### Supplied data

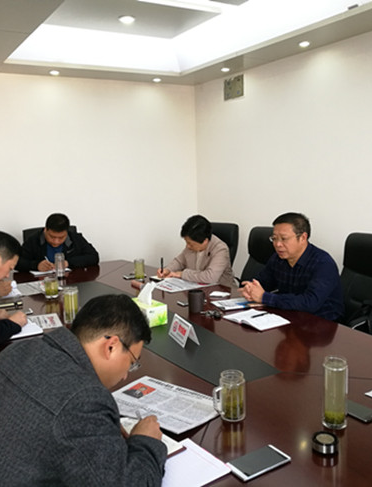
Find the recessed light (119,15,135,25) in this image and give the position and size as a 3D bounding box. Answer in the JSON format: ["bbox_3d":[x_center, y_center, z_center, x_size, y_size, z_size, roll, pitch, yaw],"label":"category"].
[{"bbox_3d":[-0.474,-1.814,4.110,0.135,0.040,0.135,-2,8,0],"label":"recessed light"}]

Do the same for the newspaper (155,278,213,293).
[{"bbox_3d":[0.004,0.268,3.388,0.380,0.010,0.280,-7,9,-30],"label":"newspaper"}]

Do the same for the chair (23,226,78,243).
[{"bbox_3d":[-1.008,0.412,4.162,0.600,1.070,0.640,-6,9,-30],"label":"chair"}]

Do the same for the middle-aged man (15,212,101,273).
[{"bbox_3d":[-1.044,0.340,4.303,0.680,1.190,0.780,-7,9,-32],"label":"middle-aged man"}]

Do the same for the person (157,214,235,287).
[{"bbox_3d":[0.073,0.378,3.818,0.700,1.170,0.520,-7,9,-30],"label":"person"}]

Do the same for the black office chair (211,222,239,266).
[{"bbox_3d":[0.132,0.380,4.194,0.640,1.060,0.600,-7,9,-30],"label":"black office chair"}]

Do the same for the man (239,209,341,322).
[{"bbox_3d":[0.629,0.454,2.918,0.700,1.260,0.540,-5,9,-22],"label":"man"}]

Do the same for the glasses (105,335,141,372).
[{"bbox_3d":[-0.215,0.309,1.507,0.145,0.045,0.140,39,-10,-24],"label":"glasses"}]

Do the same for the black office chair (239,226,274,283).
[{"bbox_3d":[0.443,0.432,3.771,0.640,1.070,0.600,-6,9,-27],"label":"black office chair"}]

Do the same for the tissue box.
[{"bbox_3d":[-0.194,0.351,2.599,0.112,0.095,0.210,-7,10,-34],"label":"tissue box"}]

######

— Task directions —
Display every line of the data above that contains the word "chair", reproducing each of those lines in full.

— Answer to the exercise —
Do the same for the chair (23,226,78,243).
[{"bbox_3d":[-1.008,0.412,4.162,0.600,1.070,0.640,-6,9,-30],"label":"chair"}]
Do the same for the black office chair (211,222,239,266).
[{"bbox_3d":[0.132,0.380,4.194,0.640,1.060,0.600,-7,9,-30],"label":"black office chair"}]
Do the same for the black office chair (239,226,274,283).
[{"bbox_3d":[0.443,0.432,3.771,0.640,1.070,0.600,-6,9,-27],"label":"black office chair"}]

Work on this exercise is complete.